◆ Task description: Every line of the listing should be retyped exactly, but none of the pictures should be.

◆ Dataset content:

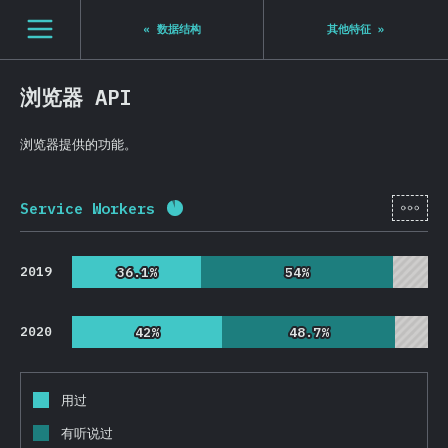
Navigated to State of JS 2020
[zh-Hans] general.open_nav
«
数据结构
其他特征
»
浏览器 API
浏览器提供的功能。
[zh-
Service Workers
完成率:
91.3
%
(
21703
)
2019
36.1%
36.1%
54%
54%
2020
42%
42%
48.7%
48.7%
用过
有听说过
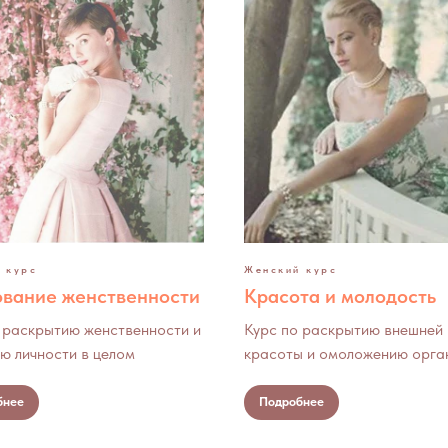
 курс
Женский курс
вание женственности
Красота и молодость
 раскрытию женственности и
Курс по раскрытию внешней
ю личности в целом
красоты и омоложению орга
бнее
Подробнее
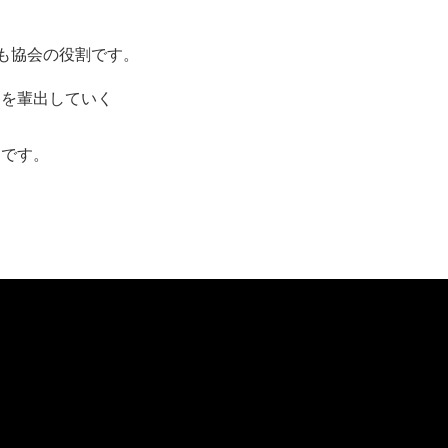
も協会の役割です。
）を輩出していく
ンです。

◆ Written solution:
Navigated to State of JS 2020
[zh-Hans] general.open_nav
«
数据结构
其他特征
»
浏览器 API
浏览器提供的功能。
[zh-
Service Workers
完成率:
91.3
%
(
21703
)
2019
36.1%
36.1%
54%
54%
2020
42%
42%
48.7%
48.7%
用过
有听说过
 курс
Женский курс
вание женственности
Красота и молодость
 раскрытию женственности и
Курс по раскрытию внешней
ю личности в целом
красоты и омоложению орга
бнее
Подробнее
も協会の役割です。
）を輩出していく
ンです。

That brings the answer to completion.